The complete list of decimal digits is 0 and 1–9, in any locale

and later

On systems supporting non-ASCII single-byte character encodings, different c arguments may correspond to the digits, and the results of isdigit() may depend on the LC_CTYPE locale

ISO 8859-11 contains the Thai characters for 0-9 at positions F0-F9. (Unicode U+0E50 - U+0E59). This is the only single-byte locale I know of that has a second set of digits in it.

Perl furnishes the macros isDIGIT for when not in use locale and isDIGIT_LC for when in it.
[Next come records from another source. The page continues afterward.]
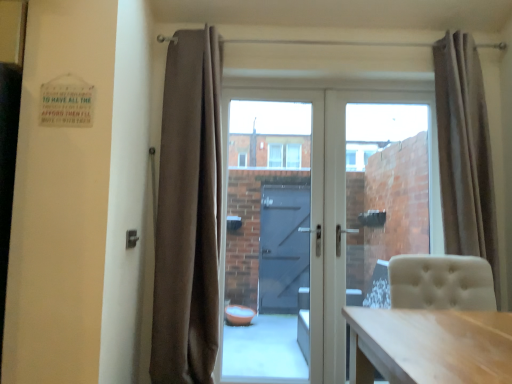
Question: Is transparent glass door at center, the second glass door when ordered from right to left, wider than beige fabric curtain at right, arranged as the 2th curtain when viewed from the left?

Choices:
 (A) no
 (B) yes

Answer: (A)

Question: Does transparent glass door at center, the second glass door when ordered from right to left, turn towards beige fabric curtain at right, arranged as the 2th curtain when viewed from the left?

Choices:
 (A) no
 (B) yes

Answer: (A)

Question: Would you say beige fabric curtain at right, arranged as the 2th curtain when viewed from the left, is part of transparent glass door at center, the second glass door when ordered from right to left,'s contents?

Choices:
 (A) no
 (B) yes

Answer: (A)

Question: Does transparent glass door at center, the second glass door when ordered from right to left, appear on the right side of beige fabric curtain at right, arranged as the 2th curtain when viewed from the left?

Choices:
 (A) no
 (B) yes

Answer: (A)

Question: Is transparent glass door at center, the second glass door when ordered from right to left, closer to camera compared to beige fabric curtain at right, which is the first curtain from right to left?

Choices:
 (A) yes
 (B) no

Answer: (B)

Question: Visually, is beige fabric curtain at right, which is the first curtain from right to left, positioned to the left or to the right of transparent glass door at center, which is counted as the 2th glass door, starting from the left?

Choices:
 (A) right
 (B) left

Answer: (A)

Question: In terms of height, does beige fabric curtain at right, which is the first curtain from right to left, look taller or shorter compared to transparent glass door at center, which is counted as the 2th glass door, starting from the left?

Choices:
 (A) tall
 (B) short

Answer: (B)

Question: Looking at their shapes, would you say beige fabric curtain at right, which is the first curtain from right to left, is wider or thinner than transparent glass door at center, which is counted as the 2th glass door, starting from the left?

Choices:
 (A) thin
 (B) wide

Answer: (B)

Question: Looking at the image, does beige fabric curtain at right, which is the first curtain from right to left, seem bigger or smaller compared to transparent glass door at center, the 1th glass door in the right-to-left sequence?

Choices:
 (A) small
 (B) big

Answer: (B)

Question: From the image's perspective, relative to transparent glass door at center, which is counted as the 2th glass door, starting from the left, is brown velvet curtain at center, which ranks as the second curtain in right-to-left order, above or below?

Choices:
 (A) above
 (B) below

Answer: (A)

Question: Based on their positions, is brown velvet curtain at center, which ranks as the second curtain in right-to-left order, located to the left or right of transparent glass door at center, the 1th glass door in the right-to-left sequence?

Choices:
 (A) right
 (B) left

Answer: (B)

Question: Considering their positions, is brown velvet curtain at center, which is the 1th curtain in left-to-right order, located in front of or behind transparent glass door at center, the 1th glass door in the right-to-left sequence?

Choices:
 (A) front
 (B) behind

Answer: (A)

Question: In terms of size, does brown velvet curtain at center, which ranks as the second curtain in right-to-left order, appear bigger or smaller than transparent glass door at center, the 1th glass door in the right-to-left sequence?

Choices:
 (A) big
 (B) small

Answer: (A)

Question: Looking at their shapes, would you say transparent glass door at center, marked as the first glass door in a left-to-right arrangement, is wider or thinner than white glass door at center?

Choices:
 (A) wide
 (B) thin

Answer: (B)

Question: From their relative heights in the image, would you say transparent glass door at center, the second glass door when ordered from right to left, is taller or shorter than white glass door at center?

Choices:
 (A) tall
 (B) short

Answer: (B)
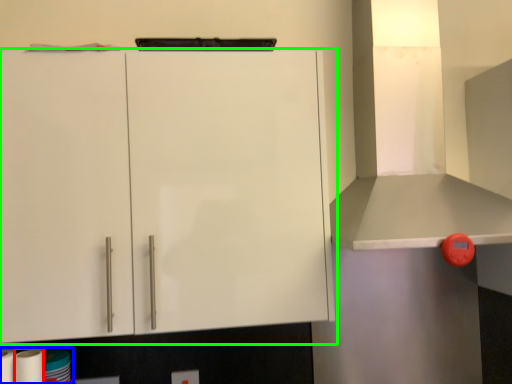
Question: Which is farther away from paper towel (highlighted by a red box)? toilet paper (highlighted by a blue box) or cabinetry (highlighted by a green box)?

Choices:
 (A) toilet paper
 (B) cabinetry

Answer: (B)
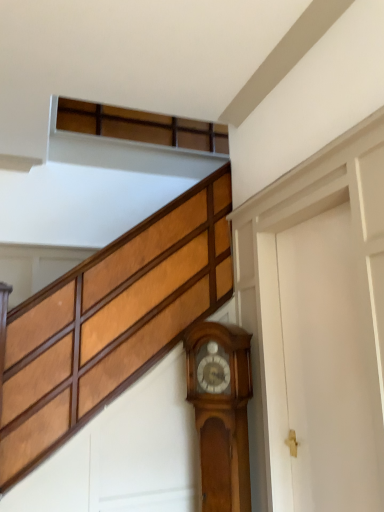
Question: Based on their sizes in the image, would you say white matte door at right is bigger or smaller than polished wood grandfather clock at lower right?

Choices:
 (A) big
 (B) small

Answer: (A)

Question: In terms of height, does white matte door at right look taller or shorter compared to polished wood grandfather clock at lower right?

Choices:
 (A) short
 (B) tall

Answer: (B)

Question: From the image's perspective, relative to polished wood grandfather clock at lower right, is white matte door at right above or below?

Choices:
 (A) below
 (B) above

Answer: (B)

Question: Is polished wood grandfather clock at lower right inside or outside of white matte door at right?

Choices:
 (A) outside
 (B) inside

Answer: (A)

Question: Considering their positions, is polished wood grandfather clock at lower right located in front of or behind white matte door at right?

Choices:
 (A) front
 (B) behind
I have been considering writing a set of macros that XS code can call to DTRT without having to worry about being in use locale scope or not. I haven't come up with a good name paradigm. Suggestions welcome.

Also note that OpenBSD is probably not the best place to find accurate locale-related documentation. This commit message gives a decent explanation, in my opinion:

commit be552ced7556db8582622a745067e1b266e8ca91 Author: Karl Williamson khw@cpan.org Date: Wed Aug 24 20:47:55 2022 -0600

 run/locale.t: skip illegal locale test when all are legal
afresh1 commented 1 year ago

Whether isdigit() is the correct hammer for this nail is a separate question. As discussed over in the related Bzip PR:

As it happens, upstream already has a ticket for this issue -- see https://sourceware.org/bugzilla/show_bug.cgi?id=28283. It was created in August 2021. I'll add a comment to the ticket.

Also - found a good reference for making the change -- https://wiki.sei.cmu.edu/confluence/display/c/STR37-C.+Arguments+to+character-handling+functions+must+be+representable+as+an+unsigned+char

It seems fairly clear that using isdigit() without the cast is wrong everywhere, not just in OpenBSD.